Remember, our criteria for deserving 0% is that there has to be absolutely nothing that can be done other than burning all copies and erasing it from memory altogether to earn it. As bad as “Gotti” is, it’s not entirely unwatchable, and can be corrected. John Gotti himself is a larger than life character that is absolutely worth exploring and making films about, and there are some foundations that are laid out in “Gotti” that could be better in more capable hands.
Another Sidenote: Whoever okayed the hip hop Pitbull Gotti-inspired theme songs should be fired from soundtracks forever. Not even just because I hate Pitbull, but more so because it just simply doesn’t fit here. You either Tarantino this thing and put everything in one genre, or you Scorcese it and pack your film with classic hits. You do not, as “Gotti” does, try to do both at the same time in the same film from scene to scene. What is this, amateur hour?

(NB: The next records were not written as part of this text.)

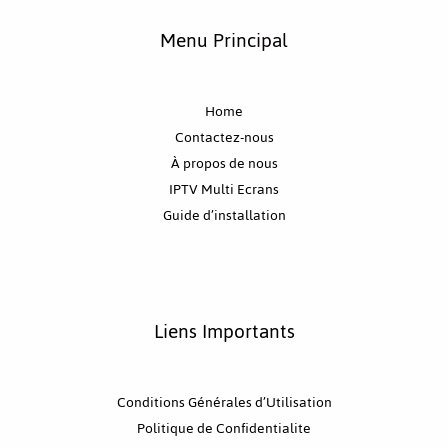
Menu Principal
Home
Contactez-nous
À propos de nous
IPTV Multi Ecrans
Guide d’installation
Liens Importants
Conditions Générales d’Utilisation
Politique de Confidentialite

Anyway, the point is, while it really is a mess, I don’t know that I want it erased from my mind entirely. If anything, I want someone to go back through, reedit and repackage it into a more coherent film to give the actors more credit for doing the best with what they have. Ya, Travolta is actually pretty damn good, and would be much more noticeable and likable in a more narratively linear film. Since this film IS fixable, I have conclude that it does NOT deserve to be on this list. I’m not recommending it to anyone, but I’m not inclined to give it no marks for trying. I guess “Gotti” can add this rating to the long list of beatable cases against him. Teflon Don, indeed.